### Extract to read
####
The boys' basketball seasons have ended. Michael's team finished with a flourish, winning its last three games, including the final one in OT (with Michael scoring the winning basket off a rebound). Ben's team played its best game of the season today, and he finally scored his first basket of the season. Soccer and baseball loom. It must be March.

The realization that Michael has less than a few months left as a second grader and, more frighteningly, that Ben is almost done as a kindergartener is becoming very real. It must be March.

The days are getting longer, aided by Daylight Savings Time. I took Popcorn out for a walk this evening while it was still light out. It must be March.

I'm running again and might do a 5K in a couple weeks. It must be March.

Spring is coming. Even with the mild winter, spring will be welcome.

It must be March.

Friday, March 9, 2012

Running partner

While watching the Westminster Kennel Club a few weeks ago, someone referred to the German short-haired pointer as an SUD: sports-utility dog. Today, I utilized my dog's sporting skills when I took Popcorn, our 9-month-old lab/pointer mix, for her first long run with me.

Growing up, my dad and I would take our dog, Pepper, running in the forest preserve. He was never on a leash but always followed along pretty well. It helped that the woods by our house included a long trail on which you could run two miles or so without even coming close to a street. Pepper loved going running with us. He would sometimes run ahead, sniff around, then sprint back. We could never get him to drink from the forest preserve pumps, so we would have to take him home right away so he could get some water (especially on hot days; Pepper was a shaggy black dog).

One of the things we have been looking forward to with Popcorn was taking her running. When reading a description of her mix, we saw that lab/pointers enjoy amazing endurance and can run up to 20 miles with their owners. I'm not expecting to run 20 with her soon, but five (when I'm back in shape) would be nice. Today, on a gorgeous almost-spring day, I took her to Liberty Park to run two. This park and its running trail is bordered by a couple busy streets and requires leashes, so I had her on a line the whole time.

I'm happy to report, the first long run with Popcorn was moderately successful. For the first couple hundred yards, she wanted to play, jumping up and trying to grab the leash in her teeth as I ran. She eventually stopped that and mostly kept the pace I was at running. A few times, she got distracted by something and stopped, but started up again when the leash yanked her along (not hard -- I wasn't running fast). She did get in my way twice and I almost tripped over her. But for the most part, she ran, occasionally picking up a wood chip of the trail to chew, then spitting it out and finding another. We only had to stop twice: once for water, and once for poop (hers, not mine).
####
### Dataset excerpts
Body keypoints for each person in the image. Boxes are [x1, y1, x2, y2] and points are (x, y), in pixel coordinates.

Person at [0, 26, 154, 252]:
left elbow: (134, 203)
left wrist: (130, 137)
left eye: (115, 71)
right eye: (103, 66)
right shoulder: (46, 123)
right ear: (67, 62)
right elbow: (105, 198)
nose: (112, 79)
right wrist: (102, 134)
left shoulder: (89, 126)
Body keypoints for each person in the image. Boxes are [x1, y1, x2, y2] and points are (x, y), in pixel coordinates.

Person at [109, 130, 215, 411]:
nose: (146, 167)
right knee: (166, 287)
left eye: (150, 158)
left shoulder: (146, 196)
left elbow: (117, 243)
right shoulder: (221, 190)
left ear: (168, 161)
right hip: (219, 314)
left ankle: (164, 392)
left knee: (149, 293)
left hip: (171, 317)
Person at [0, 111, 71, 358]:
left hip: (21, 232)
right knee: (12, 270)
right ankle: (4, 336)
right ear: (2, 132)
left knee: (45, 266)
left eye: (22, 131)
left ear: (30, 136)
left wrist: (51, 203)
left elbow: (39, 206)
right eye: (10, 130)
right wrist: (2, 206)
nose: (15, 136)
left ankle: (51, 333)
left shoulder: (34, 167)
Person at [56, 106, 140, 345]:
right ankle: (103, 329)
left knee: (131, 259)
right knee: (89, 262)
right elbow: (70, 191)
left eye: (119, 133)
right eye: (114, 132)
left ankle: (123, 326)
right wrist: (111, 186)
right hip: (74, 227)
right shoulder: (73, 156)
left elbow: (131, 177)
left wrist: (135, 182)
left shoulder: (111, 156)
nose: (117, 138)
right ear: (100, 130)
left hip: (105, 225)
####
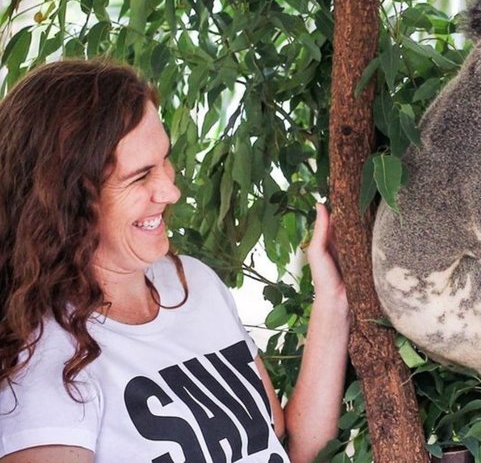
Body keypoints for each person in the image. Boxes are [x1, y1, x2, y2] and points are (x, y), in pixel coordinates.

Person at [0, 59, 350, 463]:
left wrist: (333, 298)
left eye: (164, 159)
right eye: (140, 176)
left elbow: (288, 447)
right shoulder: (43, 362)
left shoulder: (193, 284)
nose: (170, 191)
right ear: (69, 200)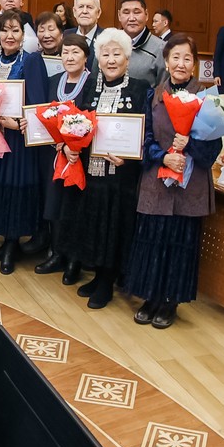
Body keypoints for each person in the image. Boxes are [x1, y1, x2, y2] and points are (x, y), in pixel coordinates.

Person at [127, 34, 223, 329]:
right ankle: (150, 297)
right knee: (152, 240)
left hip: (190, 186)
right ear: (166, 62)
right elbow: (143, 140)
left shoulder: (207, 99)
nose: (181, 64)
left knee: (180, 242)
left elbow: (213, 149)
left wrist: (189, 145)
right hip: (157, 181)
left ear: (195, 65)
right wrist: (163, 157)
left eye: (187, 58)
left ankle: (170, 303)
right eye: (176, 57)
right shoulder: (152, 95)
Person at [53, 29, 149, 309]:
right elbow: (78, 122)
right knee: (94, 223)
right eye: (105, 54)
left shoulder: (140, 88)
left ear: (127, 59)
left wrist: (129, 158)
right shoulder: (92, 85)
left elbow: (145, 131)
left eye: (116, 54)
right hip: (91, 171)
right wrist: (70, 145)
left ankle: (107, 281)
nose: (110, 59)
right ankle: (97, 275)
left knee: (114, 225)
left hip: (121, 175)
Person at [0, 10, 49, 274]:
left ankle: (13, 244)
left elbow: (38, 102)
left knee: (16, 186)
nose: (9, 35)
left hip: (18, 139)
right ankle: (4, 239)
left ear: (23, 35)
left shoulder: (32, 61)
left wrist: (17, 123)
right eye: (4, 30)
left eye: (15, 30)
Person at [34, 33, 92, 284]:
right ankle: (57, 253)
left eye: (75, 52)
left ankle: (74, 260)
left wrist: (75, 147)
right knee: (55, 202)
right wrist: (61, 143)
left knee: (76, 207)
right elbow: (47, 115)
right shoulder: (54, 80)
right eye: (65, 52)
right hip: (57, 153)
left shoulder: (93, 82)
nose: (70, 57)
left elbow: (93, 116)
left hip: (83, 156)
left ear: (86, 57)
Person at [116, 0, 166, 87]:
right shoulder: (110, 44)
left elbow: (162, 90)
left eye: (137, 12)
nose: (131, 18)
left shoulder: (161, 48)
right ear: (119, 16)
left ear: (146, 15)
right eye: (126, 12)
####
### Task set
a) Answer these questions using the blog post:
(i) How old is Popcorn?
(ii) What was the name of the dog the writer ran with while growing up?
(iii) In which park did the writer take Popcorn to run two miles?
b) Transcribe the blog post, starting with "The days are" and going on through "run with me.".
The records come from a source unrelated to the blog post.

### Results of the exercise
a)
(i) Popcorn is 9 months old.
(ii) The dog was named Pepper.
(iii) The run was in Liberty Park.

b)
The days are getting longer, aided by Daylight Savings Time. I took Popcorn out for a walk this evening while it was still light out. It must be March.

I'm running again and might do a 5K in a couple weeks. It must be March.

Spring is coming. Even with the mild winter, spring will be welcome.

It must be March.

Friday, March 9, 2012

Running partner

While watching the Westminster Kennel Club a few weeks ago, someone referred to the German short-haired pointer as an SUD: sports-utility dog. Today, I utilized my dog's sporting skills when I took Popcorn, our 9-month-old lab/pointer mix, for her first long run with me.